Nel procedimento logico-giuridico diretto alla determinazione dell’inquadramento del lavoratore non si può prescindere dall’osservanza del c.d. percorso trifasico.
Corte di Cassazione, Sezione Lavoro, Ordinanza 8 febbraio 2021, n. 2972
Il caso trae origine dal ricorso presentato da un dipendente volto a conseguire l’inquadramento in un livello superiore rispetto a quello previsto contrattualmente, con annesse differenze retributive, respinto in primo grado e parzialmente accolto in sede d’appello.
La società datrice di lavoro impugnava la sentenza della Corte d’Appello sostenendo che la Corte di merito ha riconosciuto il diritto al superiore inquadramento rivendicato dal ricorrente senza tener conto dei principi invalsi nella giurisprudenza della Suprema Corte, secondo cui nell’interpretazione di un contratto collettivo, in particolare aziendale, ai fini della classificazione del personale ha rilievo preminente la considerazione degli specifici profili professionali, rispetto alle declaratorie contenenti la definizione astratta dei livelli di professionalità.
La Suprema Corte rigettava il ricorso datoriale, sulla base delle seguenti motivazioni.
Secondo i Giudici di legittimità «occorre premettere, per un corretto iter motivazionale, che, momento ineludibile del giudizio volto alla determinazione dell’inquadramento del lavoratore subordinato, è il cd. percorso trifasico».
Detto procedimento logico-giuridico, come ribadito negli anni dalla stessa Corte, «si sviluppa in tre fasi successive, consistenti nell’accertamento in fatto delle attività lavorative in concreto svolte, nell’individuazione delle qualifiche e dei gradi previsti dal contratto collettivo di categoria e nel raffronto tra il risultato della prima indagine ed i testi della normativa contrattuale individuati nella seconda, essendo sindacabile in sede di legittimità qualora la pronuncia abbia respinto la domanda senza dare esplicitamente conto delle predette fasi».
Richiamando ancora i condivisi dicta della Suprema Corte (vedi Cass. 27/9/2016 n. 18943), gli Ermellini ricordano che l’osservanza del cd. criterio “trifasico”, da cui non si può prescindere nel procedimento logico-giuridico diretto alla determinazione dell’inquadramento del lavoratore, non richiede che il giudice si attenga pedissequamente alla ripetizione di una rigida e formalizzata sequenza delle azioni fissate dallo schema procedimentale, ove risulti che ciascuno dei momenti di accertamento, di ricognizione e di valutazione abbia trovato concreto ingresso nel ragionamento decisorio, concorrendo a stabilirne le conclusioni.
Nello specifico, gli Ermellini evidenziano come la Corte di merito abbia addotto una serie di argomentazioni idonee a confermare la sussistenza degli elementi posti dalla ricorrente a fondamento del diritto azionato, che inducono a ritenere percorso il paradigma motivazionale enucleato dalla giurisprudenza di legittimità ai fini qui considerati.
In particolare, per i Giudici «la Corte distrettuale ha innanzitutto fatto richiamo al livello VI in godimento, riservato ai lavoratori che svolgono mansioni comportanti facoltà di decisione e autonomia operativa limitate agli obiettivi di appartenenza.
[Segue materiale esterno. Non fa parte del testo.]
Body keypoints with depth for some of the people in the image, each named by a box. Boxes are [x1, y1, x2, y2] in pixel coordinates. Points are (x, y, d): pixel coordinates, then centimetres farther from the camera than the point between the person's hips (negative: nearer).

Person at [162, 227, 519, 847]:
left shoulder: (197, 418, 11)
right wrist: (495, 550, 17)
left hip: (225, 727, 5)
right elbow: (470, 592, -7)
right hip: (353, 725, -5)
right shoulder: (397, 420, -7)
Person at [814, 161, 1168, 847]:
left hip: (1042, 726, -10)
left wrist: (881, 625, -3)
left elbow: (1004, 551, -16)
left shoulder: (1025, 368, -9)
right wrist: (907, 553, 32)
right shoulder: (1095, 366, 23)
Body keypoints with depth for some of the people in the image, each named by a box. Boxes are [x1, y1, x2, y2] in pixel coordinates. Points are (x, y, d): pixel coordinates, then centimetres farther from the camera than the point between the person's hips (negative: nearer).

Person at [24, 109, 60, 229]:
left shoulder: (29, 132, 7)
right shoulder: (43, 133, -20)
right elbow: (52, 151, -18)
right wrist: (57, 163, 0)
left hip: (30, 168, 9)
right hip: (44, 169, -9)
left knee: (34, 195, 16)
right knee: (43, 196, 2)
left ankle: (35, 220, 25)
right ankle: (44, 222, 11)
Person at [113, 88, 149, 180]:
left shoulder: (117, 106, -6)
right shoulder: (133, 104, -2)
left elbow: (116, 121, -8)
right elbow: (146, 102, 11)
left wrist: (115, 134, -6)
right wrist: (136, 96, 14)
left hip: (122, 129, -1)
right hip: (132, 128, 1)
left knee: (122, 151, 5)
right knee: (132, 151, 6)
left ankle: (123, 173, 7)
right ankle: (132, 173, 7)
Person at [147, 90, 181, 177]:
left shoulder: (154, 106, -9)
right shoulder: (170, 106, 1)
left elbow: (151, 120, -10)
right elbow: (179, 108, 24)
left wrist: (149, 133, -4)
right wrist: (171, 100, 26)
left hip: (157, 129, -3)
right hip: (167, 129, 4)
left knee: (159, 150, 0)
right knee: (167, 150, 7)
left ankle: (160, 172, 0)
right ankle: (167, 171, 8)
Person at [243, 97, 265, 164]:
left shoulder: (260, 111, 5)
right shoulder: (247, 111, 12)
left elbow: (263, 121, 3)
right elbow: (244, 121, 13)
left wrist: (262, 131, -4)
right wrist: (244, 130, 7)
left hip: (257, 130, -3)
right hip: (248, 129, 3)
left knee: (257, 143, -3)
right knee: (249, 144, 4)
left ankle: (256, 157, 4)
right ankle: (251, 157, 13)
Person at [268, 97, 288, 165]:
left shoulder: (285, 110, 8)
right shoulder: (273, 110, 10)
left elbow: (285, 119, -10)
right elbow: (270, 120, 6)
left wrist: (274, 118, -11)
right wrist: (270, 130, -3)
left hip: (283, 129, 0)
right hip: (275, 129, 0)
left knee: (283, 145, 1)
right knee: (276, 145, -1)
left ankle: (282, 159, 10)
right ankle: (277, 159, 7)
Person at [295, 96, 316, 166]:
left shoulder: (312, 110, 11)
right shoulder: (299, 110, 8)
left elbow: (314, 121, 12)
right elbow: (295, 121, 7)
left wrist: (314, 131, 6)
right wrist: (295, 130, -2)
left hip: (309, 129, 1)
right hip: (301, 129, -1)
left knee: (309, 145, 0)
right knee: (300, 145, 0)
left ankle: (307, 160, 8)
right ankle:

Ha inoltre rimarcato come dalle acquisizioni probatorie, anche di natura documentale, si fosse imposta l’evidenza che la ricorrente aveva adempiuto alle mansioni a lei ascritte in totale autonomia, selezionando gli aspetti da privilegiare in relazione alle questioni da risolvere. La Corte ha inoltre considerato la varietà delle materie in relazione alle quali era richiesta la consulenza della lavoratrice e la diretta interlocuzione della stessa con la direzione sulle descritte rilevanti tematiche. Ha quindi, congruamente concluso come non aderente alle previsioni del c.c.n.l. di settore l’attribuzione all’appellante del livello VI, considerato che i contenuti di ricerca e di studio elaborati dalla dipendente erano di fatto, integralmente recepiti dalla direzione, così realizzandosi quel requisito coessenziale alla qualifica del VIII, del potere di incidere sulle scelte aziendali proprio della attività svolta.
In virtù di tutto quanto sopra, la Suprema Corte ha rigettato il ricorso datoriale in quanto «la struttura logico-giuridica che innerva l’impugnata sentenza, risponde dunque, ai canoni che definiscono una corretta sussunzione della fattispecie nell’archetipo normativo di riferimento, non assumendo valenza decisiva la denunciata omissione di ogni riferimento da parte della Corte di merito, ai profili professionali corrispondenti alla declaratoria contrattuale relativa al livello rivendicato, considerata la natura esemplificativa degli stessi».